BRANO DEL DOCUMENTO:

==========

Hollande a caccia di nemici



In un’apparizione al Palazzo dell’Eliseo con alcuni leader della comunità ebraica francese, nella giornata di domenica il presidente François Hollande ha annunciato la prossima introduzione di misure più severe in materia di anti-terrorismo. La promessa è giunta il giorno dopo una serie di operazioni condotte dalla polizia transalpina in tutto il paese per smantellare una presunta rete di estremisti islamici e, soprattutto, mentre stanno aumentando le tensioni sociali prodotte dalla crisi economica in corso e dalla risposta ad essa decisa dal governo socialista.
Nel tentativo di distogliere l’opinione pubblica dai reali problemi del paese
e dal mancato rispetto degli impegni elettorali da parte del suo governo, Hollande si è dato da fare per ingigantire il problema del fanatismo religioso in Francia, affermando che “lo Stato non scenderà a compromessi nel combattere il razzismo e l’anti-semitismo”, minacciando che “nulla sarà tollerato” in questo ambito.
La ferma condanna del razzismo e di ogni forma di discriminazione su base etnica o religiosa appare quanto meno ipocrita da parte di un presidente e di un partito come quello socialista che, da un lato, hanno sostanzialmente condiviso la legge profondamente anti-democratica del 2010 che vieta il burqa e altri indumenti religiosi che nascondo il viso e, dall’altro, hanno seguito l’esempio di Nicolas Sarkozy nell’implementazione di politiche persecutorie nei confronti dei Rom.
A fornire al governo di Parigi il più recente pretesto per provare a mettere in atto nuove misure di polizia sono stati alcuni episodi registrati negli ultimi giorni, nei quali sono state prese di mira sinagoghe ed esponenti della comunità ebraica in città come Lione o nelle aree periferiche della capitale.
Un giro di vite in materia di anti-terrorismo era peraltro già stato deciso e sfruttato politicamente la scorsa primavera dall’allora presidente Sarkozy a poche settimane dalle elezioni che lo avrebbero deposto. A Marzo, infatti, la minaccia del terrorismo sulla Francia venne improvvisamente rispolverata dai media e dai politici dopo che un attentato a Tolosa presso una scuola ebraica fece sette vittime.
Le forze di sicurezza francesi misero successivamente sotto assedio l’abitazione del presunto responsabile, Mohamed Merah, un 23enne di origine algerina ben noto alla polizia che aveva soggiornato in Pakistan e in Afghanistan, uccidendolo sommariamente dopo uno scontro a fuoco. L’episodio venne seguito da un’ondata di arresti nella comunità musulmana in Francia e subito sfruttato dalla retorica dell’establishment politico d’oltralpe in un periodo di crisi economica e con le elezioni alle porte.

==========

RIGHE DEL DATASET:
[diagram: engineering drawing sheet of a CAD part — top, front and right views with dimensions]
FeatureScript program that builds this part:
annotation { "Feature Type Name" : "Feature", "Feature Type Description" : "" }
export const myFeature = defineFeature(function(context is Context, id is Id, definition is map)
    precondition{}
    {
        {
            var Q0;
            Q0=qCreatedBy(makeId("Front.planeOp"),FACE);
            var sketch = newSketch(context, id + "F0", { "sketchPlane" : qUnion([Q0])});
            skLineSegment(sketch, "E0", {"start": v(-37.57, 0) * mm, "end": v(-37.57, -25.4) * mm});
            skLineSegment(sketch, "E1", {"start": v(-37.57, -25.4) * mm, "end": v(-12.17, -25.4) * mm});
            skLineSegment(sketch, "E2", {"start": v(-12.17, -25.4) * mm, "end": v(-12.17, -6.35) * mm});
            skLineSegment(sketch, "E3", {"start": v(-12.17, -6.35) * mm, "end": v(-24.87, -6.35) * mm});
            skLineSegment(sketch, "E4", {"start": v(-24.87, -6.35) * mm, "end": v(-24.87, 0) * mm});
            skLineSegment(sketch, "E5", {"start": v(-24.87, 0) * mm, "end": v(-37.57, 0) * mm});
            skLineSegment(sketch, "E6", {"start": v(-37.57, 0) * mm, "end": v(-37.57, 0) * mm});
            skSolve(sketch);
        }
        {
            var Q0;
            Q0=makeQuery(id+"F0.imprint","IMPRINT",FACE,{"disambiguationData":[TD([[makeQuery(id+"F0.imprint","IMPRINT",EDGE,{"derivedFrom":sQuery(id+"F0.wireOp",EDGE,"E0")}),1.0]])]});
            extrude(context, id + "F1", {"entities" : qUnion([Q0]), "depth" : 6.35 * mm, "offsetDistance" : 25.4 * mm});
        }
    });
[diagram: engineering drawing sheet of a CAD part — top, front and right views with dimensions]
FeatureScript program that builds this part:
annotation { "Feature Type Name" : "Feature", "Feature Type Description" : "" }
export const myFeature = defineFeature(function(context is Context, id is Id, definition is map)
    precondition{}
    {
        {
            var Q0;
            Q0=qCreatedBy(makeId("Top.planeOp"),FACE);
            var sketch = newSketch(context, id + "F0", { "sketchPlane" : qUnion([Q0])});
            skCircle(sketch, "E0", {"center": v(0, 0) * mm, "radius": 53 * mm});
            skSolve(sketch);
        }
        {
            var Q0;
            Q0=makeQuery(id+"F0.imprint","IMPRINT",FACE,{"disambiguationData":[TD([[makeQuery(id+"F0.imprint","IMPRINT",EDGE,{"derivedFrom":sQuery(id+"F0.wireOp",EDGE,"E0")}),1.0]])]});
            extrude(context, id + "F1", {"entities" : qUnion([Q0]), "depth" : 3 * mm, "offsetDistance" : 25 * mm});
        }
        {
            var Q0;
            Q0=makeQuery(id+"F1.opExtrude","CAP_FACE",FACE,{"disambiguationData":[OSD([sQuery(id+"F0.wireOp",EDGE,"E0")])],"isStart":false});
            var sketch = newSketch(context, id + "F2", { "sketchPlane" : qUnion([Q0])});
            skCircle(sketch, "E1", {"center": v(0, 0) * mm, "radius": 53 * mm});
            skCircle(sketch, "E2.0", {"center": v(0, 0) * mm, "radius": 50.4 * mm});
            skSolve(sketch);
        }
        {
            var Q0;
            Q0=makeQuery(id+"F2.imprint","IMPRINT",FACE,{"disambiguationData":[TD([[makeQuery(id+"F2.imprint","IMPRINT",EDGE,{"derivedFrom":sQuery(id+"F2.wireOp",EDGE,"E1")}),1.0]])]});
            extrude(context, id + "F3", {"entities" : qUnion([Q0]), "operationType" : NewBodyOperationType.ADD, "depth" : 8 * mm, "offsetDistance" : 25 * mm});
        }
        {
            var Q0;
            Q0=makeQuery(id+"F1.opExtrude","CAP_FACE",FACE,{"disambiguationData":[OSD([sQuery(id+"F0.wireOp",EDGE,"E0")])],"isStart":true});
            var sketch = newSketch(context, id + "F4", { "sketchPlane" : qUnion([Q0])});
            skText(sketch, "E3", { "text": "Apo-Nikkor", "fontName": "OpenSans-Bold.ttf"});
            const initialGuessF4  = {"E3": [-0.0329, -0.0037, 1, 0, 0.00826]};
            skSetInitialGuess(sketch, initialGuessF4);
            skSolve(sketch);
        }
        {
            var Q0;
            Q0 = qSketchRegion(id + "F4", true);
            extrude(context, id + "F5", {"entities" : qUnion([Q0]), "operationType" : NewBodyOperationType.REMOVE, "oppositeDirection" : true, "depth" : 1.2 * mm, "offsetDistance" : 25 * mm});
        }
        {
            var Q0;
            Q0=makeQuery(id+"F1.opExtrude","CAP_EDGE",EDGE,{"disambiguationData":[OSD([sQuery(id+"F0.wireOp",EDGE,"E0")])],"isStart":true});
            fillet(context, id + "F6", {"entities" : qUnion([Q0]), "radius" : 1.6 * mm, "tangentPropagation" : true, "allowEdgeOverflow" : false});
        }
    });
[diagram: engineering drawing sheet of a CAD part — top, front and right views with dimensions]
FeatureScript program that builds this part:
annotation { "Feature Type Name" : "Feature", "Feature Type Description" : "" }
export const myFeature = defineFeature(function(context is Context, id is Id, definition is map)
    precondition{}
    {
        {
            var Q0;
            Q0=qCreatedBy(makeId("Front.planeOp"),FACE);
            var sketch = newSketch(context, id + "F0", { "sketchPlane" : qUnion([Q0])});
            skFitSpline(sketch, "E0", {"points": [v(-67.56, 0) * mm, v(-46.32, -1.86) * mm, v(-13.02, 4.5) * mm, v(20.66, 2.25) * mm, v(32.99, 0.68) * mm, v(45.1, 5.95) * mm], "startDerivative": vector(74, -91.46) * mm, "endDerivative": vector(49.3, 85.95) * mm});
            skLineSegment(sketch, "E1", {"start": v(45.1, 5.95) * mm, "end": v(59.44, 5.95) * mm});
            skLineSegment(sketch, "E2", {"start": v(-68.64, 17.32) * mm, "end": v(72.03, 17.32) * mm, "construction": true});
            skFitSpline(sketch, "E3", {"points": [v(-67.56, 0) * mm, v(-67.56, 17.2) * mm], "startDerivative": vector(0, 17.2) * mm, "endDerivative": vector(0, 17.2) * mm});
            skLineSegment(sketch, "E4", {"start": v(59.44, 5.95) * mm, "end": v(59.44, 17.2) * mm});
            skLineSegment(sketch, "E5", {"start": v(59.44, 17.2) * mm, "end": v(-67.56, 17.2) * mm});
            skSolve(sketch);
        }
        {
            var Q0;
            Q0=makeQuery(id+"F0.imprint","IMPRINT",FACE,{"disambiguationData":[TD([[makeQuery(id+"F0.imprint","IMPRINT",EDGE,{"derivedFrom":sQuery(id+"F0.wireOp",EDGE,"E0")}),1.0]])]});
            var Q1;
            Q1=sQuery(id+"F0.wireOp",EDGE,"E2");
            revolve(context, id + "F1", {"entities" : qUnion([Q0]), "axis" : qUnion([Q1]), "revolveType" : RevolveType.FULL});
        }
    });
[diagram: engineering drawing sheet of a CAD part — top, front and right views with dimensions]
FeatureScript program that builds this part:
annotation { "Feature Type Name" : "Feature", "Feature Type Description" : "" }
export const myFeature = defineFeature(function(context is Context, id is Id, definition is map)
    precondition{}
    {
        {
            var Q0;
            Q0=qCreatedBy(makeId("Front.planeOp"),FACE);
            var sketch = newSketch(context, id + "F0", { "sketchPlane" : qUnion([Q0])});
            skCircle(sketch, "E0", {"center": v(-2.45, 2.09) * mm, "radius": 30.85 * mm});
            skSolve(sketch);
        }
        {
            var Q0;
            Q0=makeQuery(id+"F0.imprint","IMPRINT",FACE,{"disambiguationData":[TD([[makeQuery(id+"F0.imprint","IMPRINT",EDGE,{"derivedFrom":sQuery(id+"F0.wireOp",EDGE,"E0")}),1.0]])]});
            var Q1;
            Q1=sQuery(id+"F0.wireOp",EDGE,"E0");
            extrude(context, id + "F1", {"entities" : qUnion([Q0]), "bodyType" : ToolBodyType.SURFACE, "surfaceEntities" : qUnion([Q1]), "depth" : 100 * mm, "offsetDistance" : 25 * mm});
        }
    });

==========

Secondo il brano su Hollande, quante vittime fece l'attentato di marzo presso una scuola ebraica a Tolosa? Rispondi con una frase, per favore. Le righe del dataset non hanno alcun ruolo in questo esercizio.

L'attentato di Tolosa presso una scuola ebraica fece sette vittime.